May 22nd, 2012 2 comments

Content marketing is an important strategy for both consumer and B2B marketers, and it’s a major component of inbound and email marketing as well.

One issue that probably receives less attention than deserved is content scraping. This is a particular problem with easily digested material such as blog posts, whitepapers and articles.

Less than scrupulous website owners will go to your site, scrape your content and repost your work to their website.

This hurts your content marketing strategy in two major ways: one, it dilutes your brand awareness because some people will find your content on someone else’s website; and two, it essentially confuses search engines with the duplicate content and negatively affects your SEO.

To find out more about content scraping, and learn some tricks to combat the practice, I spoke with Rami Essaid, co-founder and CEO of Distil, a company that protects websites against unauthorized scraping.

As you might guess, this topic is near and dear to Rami’s heart, and he provides insight into how it happens and what you can do proactively to protect your content.


MarketingSherpa:  Tell me why content marketers should be aware of, and concerned about, content scraping.

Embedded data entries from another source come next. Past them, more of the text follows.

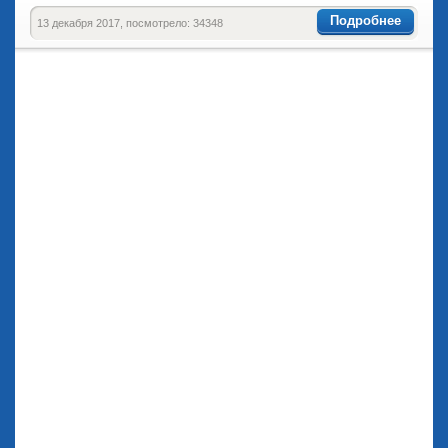
Подробнее
13 декабря 2017, посмотрело: 34348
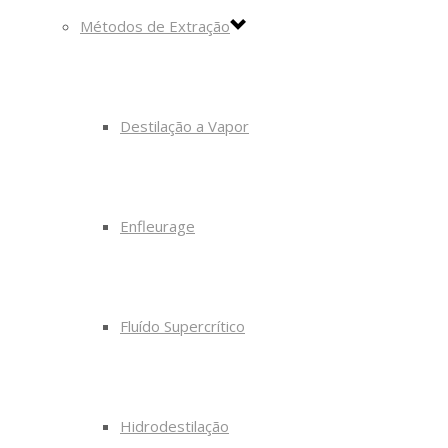
Métodos de Extração
Destilação a Vapor
Enfleurage
Fluído Supercrítico
Hidrodestilação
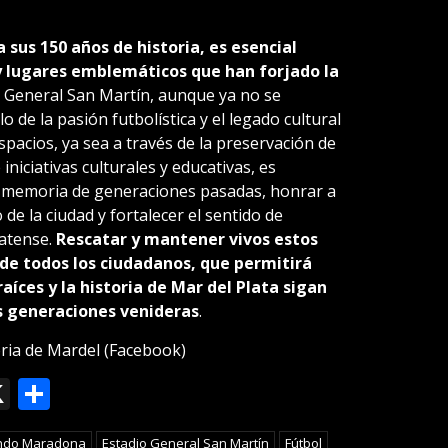
sus 150 años de historia, es esencial
 y lugares emblemáticos que han forjado la
o General San Martín, aunque ya no se
 de la pasión futbolística y el legado cultural
spacios, ya sea a través de la preservación de
niciativas culturales y educativas, es
 memoria de generaciones pasadas, honrar a
de la ciudad y fortalecer el sentido de
atense.
Rescatar y mantener vivos estos
de todos los ciudadanos, que permitirá
raíces y la historia de Mar del Plata sigan
s generaciones venideras
.
ria de Mardel (Facebook)
ok
le
mail
X
Compartir
slate
ndo Maradona
Estadio General San Martín
Fútbol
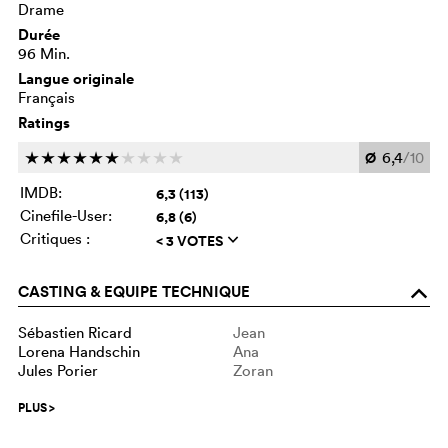
Drame
Durée
96 Min.
Langue originale
Français
Ratings
Ø
6,4
/10
c
c
c
c
c
c
c
c
c
c
IMDB:
6,3 (113)
Cinefile-User:
6,8 (6)
Critiques :
< 3 VOTES
q
CASTING & EQUIPE TECHNIQUE
o
Sébastien Ricard
Jean
Lorena Handschin
Ana
Jules Porier
Zoran
PLUS
>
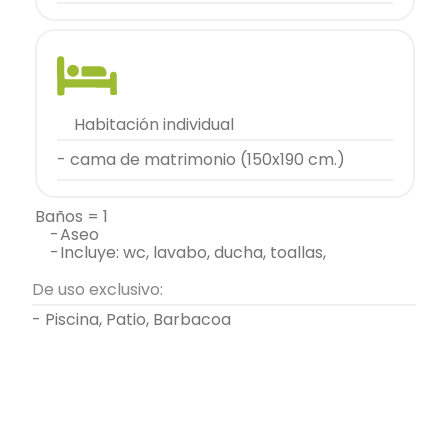
habitación individual
- cama de matrimonio (150x190 cm.)
baños = 1
-
aseo
-
incluye: wc, lavabo, ducha, toallas,
De uso exclusivo:
- Piscina, Patio, Barbacoa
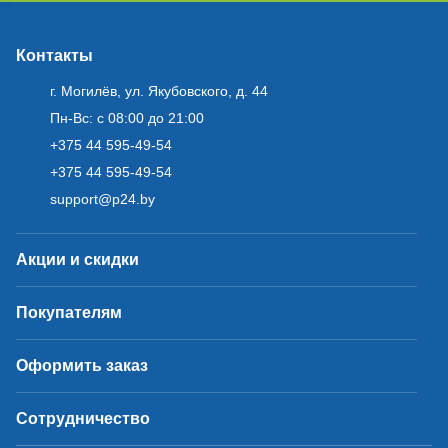
Контакты
г. Могилёв, ул. Якубовского, д. 44
Пн-Вс: с 08:00 до 21:00
+375 44 595-49-54
+375 44 595-49-54
support@p24.by
Акции и скидки
Покупателям
Оформить заказ
Сотрудничество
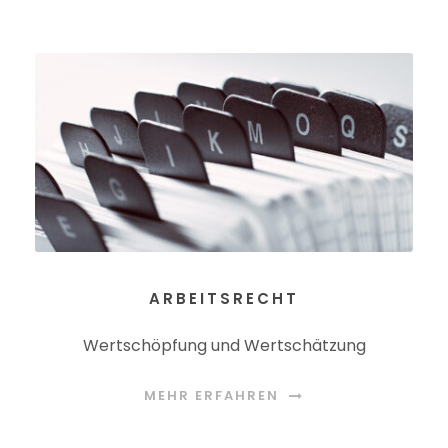
ARBEITSRECHT
Wertschöpfung und Wertschätzung
MEHR ERFAHREN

Rami Essaid:  Marketing has shifted toward content marketing as the medium to drive traffic to websites. The reason it’s so powerful is because it provides valuable information to the end user, and allows marketers to brand within the content along with sending out the company’s message.

By having that content diluted and copied around the world, you are not able to capitalize on one hundred percent of the market reading your content.

When you think about any time you put something out there and it gets copied, scraped and duplicated, people are consuming it all around the world, but they are not consuming it from you, and you are losing the effectiveness of all of that hard work that you put into that content marketing.